Virginia’s system of public colleges and universities have long been a source of pride in the commonwealth. But some institutions are sowing the seeds of their destruction. They cannot afford to alienate half the population through their incubation of radical politics and intolerance. People will seek alternatives.

Those alternatives are scarce right now — online learning may substitute for lecture-hall survey classes but not for smaller, more advanced classes — and their is tremendous inertia built into the system. But in a free economy, entrepreneurs will find ways to meet pent-up demand. In the short term, we might see an uptick in interest in culturally conservative institutions like Liberty University, Regent University and Christendom College here in Virginia.

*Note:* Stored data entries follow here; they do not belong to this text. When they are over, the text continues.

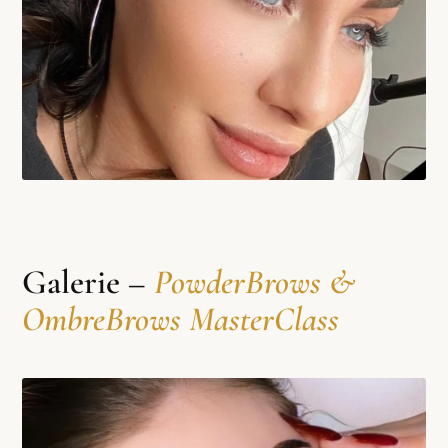
Galerie –
PowderBrows &
OmbreBrows MasterClass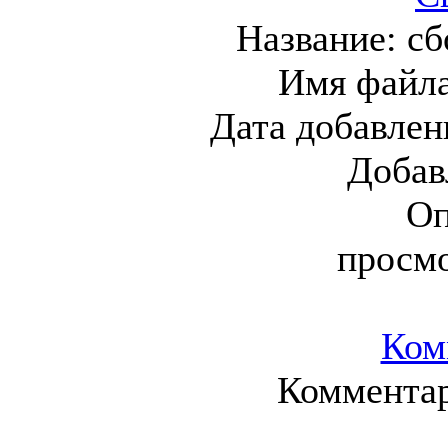
Название:
сб
Имя файл
Дата добавлен
Добав
Оп
просм
Ком
Комментар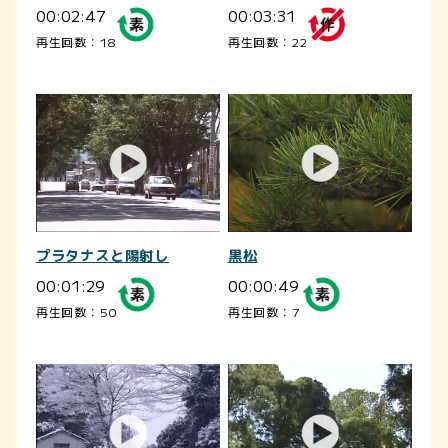
00:02:47
00:03:31
再生回数：18
再生回数：22
プラタナスと陽射し
黒松
00:01:29
00:00:49
再生回数：50
再生回数：7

In a much more powerful force over the longer term, investment capital will flow to upgrading the online-learning experience.

Advances in technology favor the innovators, not lumbering colossi wedded to the pedagogical status quo, encumbered by massive bureaucracies, and strait-jacketed by the social-justice paradigm. There is no reason why higher education can’t be liberated from the universities themselves, be they public, private, online, in-person, radical or conservative. One day, I predict, free-lance teacher/entrepreneurs will emerge to inculcate discrete bodies of knowledge one course at a time, and accrediting organizations will be created to affirm their educational value.

The campus radicals have reached their high tide. But their declining value proposition to students (and parents who pay their tuition) is becoming increasingly visible to all. In the digital era, they will be disintermediated eventually.